Mourning customs focus of anniversary presentation


By Heather Lusk

To commemorate the 150th anniversary of the end of the Civil War and the assassination of President Lincoln, the Zionsville Historical Society will present “In Memory of Our Dear One” – a program on the mourning customs of the 19th century.



“This is a very special year for us,” said Zionsville Historical Society President Ralph Stacy. “President Lincoln’s inaugural train stopped briefly in Zionsville in 1860 and, of course, Lincoln’s funeral train came right through town again in 1865. Zionsville was a very young, small community—just 13 years old with a population of about 250 people, but we played an important part in the history of that time.”

The free program will be presented by Nancy Perzzo and Karen Patton of Bloomington, Ill., at the Zionsville Lions Clubhouse on June 28 at 1 p.m. Pezzo and Patton specialize in Victorian and Edwardian history and are involved with the Lincoln Funeral Coalition in Springfield, Ill.

Their presentation uses props, music and visuals with both ladies in full period costumes. According to materials from Perzzo and Patton, “Victorians understood that death was an everyday part of life and that there were many rules of mourning etiquette expected to be followed.”

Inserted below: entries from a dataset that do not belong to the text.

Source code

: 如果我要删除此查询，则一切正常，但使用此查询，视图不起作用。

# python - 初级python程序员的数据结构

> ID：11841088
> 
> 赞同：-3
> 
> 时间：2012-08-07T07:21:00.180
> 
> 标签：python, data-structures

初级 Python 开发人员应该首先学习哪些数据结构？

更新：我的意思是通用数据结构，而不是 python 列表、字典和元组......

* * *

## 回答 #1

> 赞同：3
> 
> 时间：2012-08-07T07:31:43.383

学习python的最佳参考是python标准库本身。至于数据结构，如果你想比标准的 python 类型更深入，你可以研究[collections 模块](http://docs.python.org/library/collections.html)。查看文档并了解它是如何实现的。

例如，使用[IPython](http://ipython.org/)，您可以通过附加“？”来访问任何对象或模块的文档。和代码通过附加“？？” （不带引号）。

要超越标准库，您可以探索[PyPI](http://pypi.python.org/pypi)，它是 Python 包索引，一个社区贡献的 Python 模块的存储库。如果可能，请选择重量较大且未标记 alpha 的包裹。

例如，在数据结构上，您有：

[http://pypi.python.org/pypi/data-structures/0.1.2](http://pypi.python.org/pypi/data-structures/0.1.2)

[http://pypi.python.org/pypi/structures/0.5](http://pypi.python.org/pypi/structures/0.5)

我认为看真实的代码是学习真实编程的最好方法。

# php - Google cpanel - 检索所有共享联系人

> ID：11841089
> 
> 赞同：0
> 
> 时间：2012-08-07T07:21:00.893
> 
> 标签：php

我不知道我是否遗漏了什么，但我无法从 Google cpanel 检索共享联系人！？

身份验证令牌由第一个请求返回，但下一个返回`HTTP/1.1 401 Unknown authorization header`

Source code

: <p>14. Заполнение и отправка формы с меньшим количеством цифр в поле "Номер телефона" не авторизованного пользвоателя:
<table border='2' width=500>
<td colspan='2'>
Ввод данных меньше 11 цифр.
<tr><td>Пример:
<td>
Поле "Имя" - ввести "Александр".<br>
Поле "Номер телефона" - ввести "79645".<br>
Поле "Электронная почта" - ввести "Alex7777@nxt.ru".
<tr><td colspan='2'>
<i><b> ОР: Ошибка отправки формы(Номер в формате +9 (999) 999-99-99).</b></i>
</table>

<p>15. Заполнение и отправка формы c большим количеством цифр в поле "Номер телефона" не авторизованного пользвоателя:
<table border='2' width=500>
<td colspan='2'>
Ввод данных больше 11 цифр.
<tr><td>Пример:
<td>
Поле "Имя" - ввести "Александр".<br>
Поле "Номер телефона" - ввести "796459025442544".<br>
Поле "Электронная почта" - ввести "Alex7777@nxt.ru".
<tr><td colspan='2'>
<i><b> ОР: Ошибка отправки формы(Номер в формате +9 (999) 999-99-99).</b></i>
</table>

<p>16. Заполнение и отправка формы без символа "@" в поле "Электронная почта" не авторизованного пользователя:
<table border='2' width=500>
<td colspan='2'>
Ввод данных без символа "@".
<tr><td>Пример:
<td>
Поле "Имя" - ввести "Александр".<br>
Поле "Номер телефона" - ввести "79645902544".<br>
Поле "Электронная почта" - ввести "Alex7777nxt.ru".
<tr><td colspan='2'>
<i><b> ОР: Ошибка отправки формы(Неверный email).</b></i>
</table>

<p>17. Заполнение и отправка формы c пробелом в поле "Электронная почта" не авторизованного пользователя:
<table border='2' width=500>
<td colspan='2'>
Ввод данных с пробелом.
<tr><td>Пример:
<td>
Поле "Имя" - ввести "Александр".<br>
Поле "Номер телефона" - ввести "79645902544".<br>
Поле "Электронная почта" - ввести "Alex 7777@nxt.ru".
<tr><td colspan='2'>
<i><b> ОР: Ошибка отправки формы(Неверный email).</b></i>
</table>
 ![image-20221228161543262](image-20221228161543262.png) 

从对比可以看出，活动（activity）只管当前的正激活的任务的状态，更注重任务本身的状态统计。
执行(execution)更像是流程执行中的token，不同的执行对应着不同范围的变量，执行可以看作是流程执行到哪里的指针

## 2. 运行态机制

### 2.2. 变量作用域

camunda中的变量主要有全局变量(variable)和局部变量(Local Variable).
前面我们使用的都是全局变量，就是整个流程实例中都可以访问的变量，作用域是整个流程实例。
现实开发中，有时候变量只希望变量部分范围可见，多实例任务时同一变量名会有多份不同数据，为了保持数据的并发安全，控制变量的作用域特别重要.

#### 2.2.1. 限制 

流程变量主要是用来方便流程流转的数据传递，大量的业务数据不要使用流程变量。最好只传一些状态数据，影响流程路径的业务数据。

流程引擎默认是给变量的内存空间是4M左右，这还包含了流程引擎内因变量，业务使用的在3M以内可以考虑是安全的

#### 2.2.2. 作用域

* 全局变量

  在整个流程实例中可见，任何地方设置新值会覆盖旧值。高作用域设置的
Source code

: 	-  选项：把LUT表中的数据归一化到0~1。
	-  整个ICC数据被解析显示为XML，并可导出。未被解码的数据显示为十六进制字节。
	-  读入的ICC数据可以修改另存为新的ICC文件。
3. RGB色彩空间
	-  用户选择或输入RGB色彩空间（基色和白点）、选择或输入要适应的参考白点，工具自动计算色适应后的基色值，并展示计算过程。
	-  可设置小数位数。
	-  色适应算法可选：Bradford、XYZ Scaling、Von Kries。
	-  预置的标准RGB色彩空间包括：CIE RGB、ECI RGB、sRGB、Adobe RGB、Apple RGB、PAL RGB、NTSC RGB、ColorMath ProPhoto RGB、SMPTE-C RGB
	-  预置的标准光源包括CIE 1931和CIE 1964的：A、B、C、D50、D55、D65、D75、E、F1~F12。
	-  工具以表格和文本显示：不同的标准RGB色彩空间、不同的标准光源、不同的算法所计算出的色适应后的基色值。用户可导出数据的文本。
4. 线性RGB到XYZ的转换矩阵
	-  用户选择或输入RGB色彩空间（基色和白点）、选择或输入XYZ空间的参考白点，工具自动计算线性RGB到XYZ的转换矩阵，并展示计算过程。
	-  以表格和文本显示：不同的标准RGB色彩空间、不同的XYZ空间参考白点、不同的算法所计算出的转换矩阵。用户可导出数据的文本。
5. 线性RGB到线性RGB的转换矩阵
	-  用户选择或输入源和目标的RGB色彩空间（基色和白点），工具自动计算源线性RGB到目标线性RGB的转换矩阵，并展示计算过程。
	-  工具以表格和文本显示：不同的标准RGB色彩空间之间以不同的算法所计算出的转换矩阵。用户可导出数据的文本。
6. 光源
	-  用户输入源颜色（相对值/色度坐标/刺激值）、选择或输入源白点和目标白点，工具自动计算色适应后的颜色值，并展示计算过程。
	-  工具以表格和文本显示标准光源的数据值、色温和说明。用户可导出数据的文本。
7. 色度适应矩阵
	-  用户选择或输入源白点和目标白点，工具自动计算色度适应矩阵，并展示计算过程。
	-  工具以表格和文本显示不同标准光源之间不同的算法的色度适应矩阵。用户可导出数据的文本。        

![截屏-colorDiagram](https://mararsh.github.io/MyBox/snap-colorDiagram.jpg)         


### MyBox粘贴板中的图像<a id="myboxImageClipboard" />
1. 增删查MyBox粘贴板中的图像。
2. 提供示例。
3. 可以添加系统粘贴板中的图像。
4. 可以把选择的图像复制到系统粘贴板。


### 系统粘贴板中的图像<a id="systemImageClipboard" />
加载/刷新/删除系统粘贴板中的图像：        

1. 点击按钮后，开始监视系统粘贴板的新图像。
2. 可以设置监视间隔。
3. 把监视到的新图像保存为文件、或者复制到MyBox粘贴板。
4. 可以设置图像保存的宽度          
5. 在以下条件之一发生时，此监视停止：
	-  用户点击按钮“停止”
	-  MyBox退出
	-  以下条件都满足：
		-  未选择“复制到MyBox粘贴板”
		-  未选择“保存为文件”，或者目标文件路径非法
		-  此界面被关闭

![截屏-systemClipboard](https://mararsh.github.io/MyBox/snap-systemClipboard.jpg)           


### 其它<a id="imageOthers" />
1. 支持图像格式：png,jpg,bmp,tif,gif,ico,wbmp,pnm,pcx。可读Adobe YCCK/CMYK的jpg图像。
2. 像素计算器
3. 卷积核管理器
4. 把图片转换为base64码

“We’re trying to attract people who are interested in history generally,” said Lynne Manning, “and present a program that has a more broad appeal than with a Zionsville focus.”

“This is a slightly new direction for us in trying to interest new people,” she said.

According to Manning the Zionsivlle Hisotircal Society was incorporated in 1962 and initially comprised of people who had been a part of Zionsville for generations.

“Zionsivlle history was important to those people, but our community make up has changed,” said Manning. “They still have an interest in Zionsville history but it has a more global feel.”

“We want people to realize… that things that happened in other places had an impact on people who lived here,” said Manning.